* **Data shown**:
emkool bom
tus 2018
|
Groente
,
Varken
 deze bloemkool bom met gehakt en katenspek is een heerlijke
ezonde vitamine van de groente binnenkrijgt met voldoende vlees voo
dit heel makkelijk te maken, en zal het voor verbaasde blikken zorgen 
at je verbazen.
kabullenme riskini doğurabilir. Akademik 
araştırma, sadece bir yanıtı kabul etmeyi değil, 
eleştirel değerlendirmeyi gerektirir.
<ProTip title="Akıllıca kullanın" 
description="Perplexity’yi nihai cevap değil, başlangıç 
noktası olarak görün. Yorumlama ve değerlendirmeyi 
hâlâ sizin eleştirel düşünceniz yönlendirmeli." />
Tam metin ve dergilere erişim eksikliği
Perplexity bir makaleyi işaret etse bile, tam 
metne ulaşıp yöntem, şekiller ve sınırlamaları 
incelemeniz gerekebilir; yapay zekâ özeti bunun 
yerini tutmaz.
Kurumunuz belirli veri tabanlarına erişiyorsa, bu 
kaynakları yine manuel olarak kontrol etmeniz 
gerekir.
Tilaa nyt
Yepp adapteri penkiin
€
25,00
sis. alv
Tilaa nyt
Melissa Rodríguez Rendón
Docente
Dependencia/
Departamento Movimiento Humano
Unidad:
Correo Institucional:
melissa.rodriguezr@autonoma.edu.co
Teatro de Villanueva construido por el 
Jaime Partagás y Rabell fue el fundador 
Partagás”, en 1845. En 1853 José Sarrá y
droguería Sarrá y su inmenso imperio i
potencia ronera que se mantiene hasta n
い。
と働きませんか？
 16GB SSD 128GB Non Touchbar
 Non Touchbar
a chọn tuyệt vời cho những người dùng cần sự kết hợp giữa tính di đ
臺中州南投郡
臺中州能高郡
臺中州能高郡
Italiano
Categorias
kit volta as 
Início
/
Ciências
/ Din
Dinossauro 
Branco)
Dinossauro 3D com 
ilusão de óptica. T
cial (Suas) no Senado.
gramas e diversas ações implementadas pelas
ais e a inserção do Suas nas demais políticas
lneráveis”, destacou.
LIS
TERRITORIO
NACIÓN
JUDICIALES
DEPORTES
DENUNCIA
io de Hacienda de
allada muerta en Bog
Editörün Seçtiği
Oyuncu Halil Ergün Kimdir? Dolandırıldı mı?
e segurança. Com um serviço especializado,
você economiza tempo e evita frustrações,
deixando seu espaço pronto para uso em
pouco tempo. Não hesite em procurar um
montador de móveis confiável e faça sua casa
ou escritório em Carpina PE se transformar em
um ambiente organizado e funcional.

* **Aim of the task**:
Find each line in the material above that carries the string "eleştirel", and copy it.

* **Exercise solution**:
eleştirel değerlendirmeyi gerektirir.
hâlâ sizin eleştirel düşünceniz yönlendirmeli." />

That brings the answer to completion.